Activity list:
1. In the figure caption on validating dual RNA-seq analysis, translate this sentence into Spanish: "The x-axis represents individual genes and the y-axis fold change in expression determined by RNA-seq (black bars) or qRT-PCR (white bars)."
2. According to the figure caption on validating dual RNA-seq analysis, what do the white bars in panel (A) show?

Selected extract:

------------------------------------------------

Figure 1. Validation of dual RNA-seq analysis.

(A) qRT-PCR analysis of bEnd.3 transcriptome representative genes identified by RNA-seq. The x-axis represents individual genes and the y-axis fold change in expression determined by RNA-seq (black bars) or qRT-PCR (white bars). All data are shown as means ± SD. BEnd.3 transcriptome representative genes are Hilpda (hypoxia inducible lipid droplet associated), Nfkbia (nuclear factor of kappa light polypeptide gene enhancer in B cells inhibitor, alpha), Tnfaip3 (tumor necrosis factor, alpha-induced protein 3), Apold1 (apolipoprotein L domain containing 1), Ctgf (connective tissue growth factor), Pxn (paxillin), Tjp2 (tight junction protein 2), Lama5 (laminin, alpha 5) and Ogfod1 (2-oxoglutarate and iron-dependent oxygenase domain containing 1). (B) qRT-PCR analysis of BEnd.3 transcriptome representative genes identified by RNA-seq. APEC strain transcriptome representative genes are clbS (colibactin self-protection protein clbS), neuC (UDP-N-acetylglucosamine 2-epimerase (hydrolyzing)), tf (type 1 fimbrial protein), rfbC (dTDP-4-dehydrorhamnose 3,5-epimerase), clbI (colibactin polyketide synthase ClbI), clbH (colibactin non-ribosomal peptide synthetase clbH), VasK (type VI secretion protein VasK) and clbC (colibactin polyketide synthase ClbC). All data are shown as means ± SD. (C) The correlation coefficient (R²) between the two data sets of bEnd.3 cells. The x-axis represents the log₂ fold change in expression determined by qRT-PCR and the y-axis represents the log₂ fold change in expression determined by RNA-seq. (D) The correlation coefficient (R²) between the two data sets of APEC strain. The x-axis represents the log₂ fold change in expression determined by qRT-PCR and the y-axis represents the log₂ fold change in expression determined by RNA-seq.

------------------------------------------------

Raw data:
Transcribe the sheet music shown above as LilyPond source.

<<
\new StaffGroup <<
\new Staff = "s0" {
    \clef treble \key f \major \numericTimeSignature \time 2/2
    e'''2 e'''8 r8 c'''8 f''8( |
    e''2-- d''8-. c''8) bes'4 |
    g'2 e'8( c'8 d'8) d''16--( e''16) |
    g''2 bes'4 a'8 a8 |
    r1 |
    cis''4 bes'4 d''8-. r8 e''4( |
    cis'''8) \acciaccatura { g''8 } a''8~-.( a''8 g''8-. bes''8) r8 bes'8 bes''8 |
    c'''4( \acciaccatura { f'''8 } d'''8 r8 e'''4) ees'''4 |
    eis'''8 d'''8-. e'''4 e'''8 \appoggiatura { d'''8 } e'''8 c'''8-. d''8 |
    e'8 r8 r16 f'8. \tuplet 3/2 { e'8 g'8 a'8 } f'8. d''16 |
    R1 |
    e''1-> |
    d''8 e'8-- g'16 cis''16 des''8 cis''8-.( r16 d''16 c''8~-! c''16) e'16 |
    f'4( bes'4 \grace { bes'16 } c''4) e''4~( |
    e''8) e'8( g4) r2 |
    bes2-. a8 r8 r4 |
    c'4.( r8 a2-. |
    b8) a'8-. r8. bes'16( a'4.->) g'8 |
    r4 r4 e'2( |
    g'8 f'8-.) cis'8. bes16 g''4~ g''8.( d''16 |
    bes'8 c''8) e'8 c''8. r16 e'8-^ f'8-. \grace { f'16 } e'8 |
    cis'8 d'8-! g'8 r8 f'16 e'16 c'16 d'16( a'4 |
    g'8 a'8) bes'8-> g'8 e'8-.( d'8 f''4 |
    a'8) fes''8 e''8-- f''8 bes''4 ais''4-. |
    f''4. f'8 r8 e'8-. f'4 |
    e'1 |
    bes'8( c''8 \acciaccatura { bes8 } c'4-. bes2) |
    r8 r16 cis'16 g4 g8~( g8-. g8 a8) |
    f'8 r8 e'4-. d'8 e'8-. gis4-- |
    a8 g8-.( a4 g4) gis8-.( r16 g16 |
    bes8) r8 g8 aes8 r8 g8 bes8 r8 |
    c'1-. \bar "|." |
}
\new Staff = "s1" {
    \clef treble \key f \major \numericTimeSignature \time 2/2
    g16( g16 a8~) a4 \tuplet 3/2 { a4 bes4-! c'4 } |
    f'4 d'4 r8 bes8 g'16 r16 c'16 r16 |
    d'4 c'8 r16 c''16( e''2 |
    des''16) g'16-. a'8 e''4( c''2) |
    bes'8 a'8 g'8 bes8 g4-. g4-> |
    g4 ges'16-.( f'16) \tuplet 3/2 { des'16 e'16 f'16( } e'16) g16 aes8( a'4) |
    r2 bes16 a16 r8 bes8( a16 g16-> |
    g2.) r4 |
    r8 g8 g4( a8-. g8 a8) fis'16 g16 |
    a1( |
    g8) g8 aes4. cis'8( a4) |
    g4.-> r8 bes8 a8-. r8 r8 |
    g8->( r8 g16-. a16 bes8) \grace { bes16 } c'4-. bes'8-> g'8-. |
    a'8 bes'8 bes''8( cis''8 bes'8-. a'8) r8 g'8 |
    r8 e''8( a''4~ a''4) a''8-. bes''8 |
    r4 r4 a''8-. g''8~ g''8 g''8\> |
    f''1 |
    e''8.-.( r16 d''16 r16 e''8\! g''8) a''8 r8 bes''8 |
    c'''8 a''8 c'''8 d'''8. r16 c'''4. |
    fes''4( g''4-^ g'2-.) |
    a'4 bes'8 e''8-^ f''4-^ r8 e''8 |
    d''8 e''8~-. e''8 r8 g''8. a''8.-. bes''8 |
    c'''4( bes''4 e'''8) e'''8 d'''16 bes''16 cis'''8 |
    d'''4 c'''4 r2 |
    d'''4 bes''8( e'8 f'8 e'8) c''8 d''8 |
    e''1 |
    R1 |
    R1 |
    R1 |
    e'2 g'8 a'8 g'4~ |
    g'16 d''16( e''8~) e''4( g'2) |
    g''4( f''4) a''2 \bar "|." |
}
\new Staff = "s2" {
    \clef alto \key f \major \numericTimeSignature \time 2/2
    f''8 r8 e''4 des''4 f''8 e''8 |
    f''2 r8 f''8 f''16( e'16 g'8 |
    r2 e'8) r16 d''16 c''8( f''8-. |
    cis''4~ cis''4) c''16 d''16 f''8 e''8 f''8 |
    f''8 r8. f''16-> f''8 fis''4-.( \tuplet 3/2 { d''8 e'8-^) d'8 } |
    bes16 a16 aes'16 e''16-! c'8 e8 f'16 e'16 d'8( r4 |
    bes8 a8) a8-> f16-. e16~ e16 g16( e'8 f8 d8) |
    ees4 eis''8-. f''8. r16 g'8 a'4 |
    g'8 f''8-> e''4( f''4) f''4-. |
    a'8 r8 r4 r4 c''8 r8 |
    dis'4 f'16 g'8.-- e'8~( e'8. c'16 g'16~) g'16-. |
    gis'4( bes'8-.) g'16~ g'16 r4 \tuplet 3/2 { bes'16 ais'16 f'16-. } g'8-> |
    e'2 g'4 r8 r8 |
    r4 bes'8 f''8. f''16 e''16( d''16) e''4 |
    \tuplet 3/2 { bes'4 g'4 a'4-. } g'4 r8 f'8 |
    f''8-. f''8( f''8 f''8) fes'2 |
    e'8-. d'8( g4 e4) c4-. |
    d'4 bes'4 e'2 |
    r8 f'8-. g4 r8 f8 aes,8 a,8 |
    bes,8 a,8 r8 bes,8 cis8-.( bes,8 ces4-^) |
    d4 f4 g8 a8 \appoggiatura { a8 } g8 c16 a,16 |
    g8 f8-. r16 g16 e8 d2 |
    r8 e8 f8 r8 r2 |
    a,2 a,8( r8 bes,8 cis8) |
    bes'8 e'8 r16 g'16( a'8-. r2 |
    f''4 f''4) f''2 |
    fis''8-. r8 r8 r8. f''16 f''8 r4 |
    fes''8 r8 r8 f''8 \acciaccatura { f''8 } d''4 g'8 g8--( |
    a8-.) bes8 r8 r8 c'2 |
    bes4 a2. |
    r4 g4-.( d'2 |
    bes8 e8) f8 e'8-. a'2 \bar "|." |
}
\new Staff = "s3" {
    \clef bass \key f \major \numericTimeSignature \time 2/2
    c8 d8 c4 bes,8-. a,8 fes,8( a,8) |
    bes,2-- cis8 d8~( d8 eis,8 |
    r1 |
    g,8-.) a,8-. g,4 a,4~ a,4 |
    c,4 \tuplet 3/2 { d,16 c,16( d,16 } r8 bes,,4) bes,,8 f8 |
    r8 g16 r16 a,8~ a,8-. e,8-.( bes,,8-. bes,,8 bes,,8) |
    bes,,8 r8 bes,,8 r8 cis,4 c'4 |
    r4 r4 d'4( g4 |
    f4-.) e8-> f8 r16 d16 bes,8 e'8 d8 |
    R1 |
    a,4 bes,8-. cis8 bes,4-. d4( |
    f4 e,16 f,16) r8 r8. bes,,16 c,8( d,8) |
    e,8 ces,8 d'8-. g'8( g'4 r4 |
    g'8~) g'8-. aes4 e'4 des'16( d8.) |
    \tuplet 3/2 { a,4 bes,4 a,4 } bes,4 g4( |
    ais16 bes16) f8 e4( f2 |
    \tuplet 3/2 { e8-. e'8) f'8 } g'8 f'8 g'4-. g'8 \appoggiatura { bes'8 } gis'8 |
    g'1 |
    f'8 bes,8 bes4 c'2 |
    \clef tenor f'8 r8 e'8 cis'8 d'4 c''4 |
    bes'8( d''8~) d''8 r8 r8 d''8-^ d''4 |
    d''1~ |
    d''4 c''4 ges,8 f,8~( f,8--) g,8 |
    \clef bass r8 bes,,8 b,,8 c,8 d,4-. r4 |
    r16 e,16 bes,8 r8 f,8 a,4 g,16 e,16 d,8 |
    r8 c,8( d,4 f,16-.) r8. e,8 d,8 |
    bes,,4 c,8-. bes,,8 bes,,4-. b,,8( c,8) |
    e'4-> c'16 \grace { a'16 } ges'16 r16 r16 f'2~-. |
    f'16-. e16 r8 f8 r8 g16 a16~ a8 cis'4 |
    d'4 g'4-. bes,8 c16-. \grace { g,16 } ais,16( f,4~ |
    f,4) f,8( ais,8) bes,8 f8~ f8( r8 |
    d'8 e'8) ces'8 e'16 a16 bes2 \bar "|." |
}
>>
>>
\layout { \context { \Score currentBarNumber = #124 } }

------------------------------------------------

Problem solutions:
1. El eje x representa los genes individuales y el eje y, el cambio de expresión (en veces) determinado por RNA-seq (barras negras) o por qRT-PCR (barras blancas).

2. The fold change in expression determined by qRT-PCR.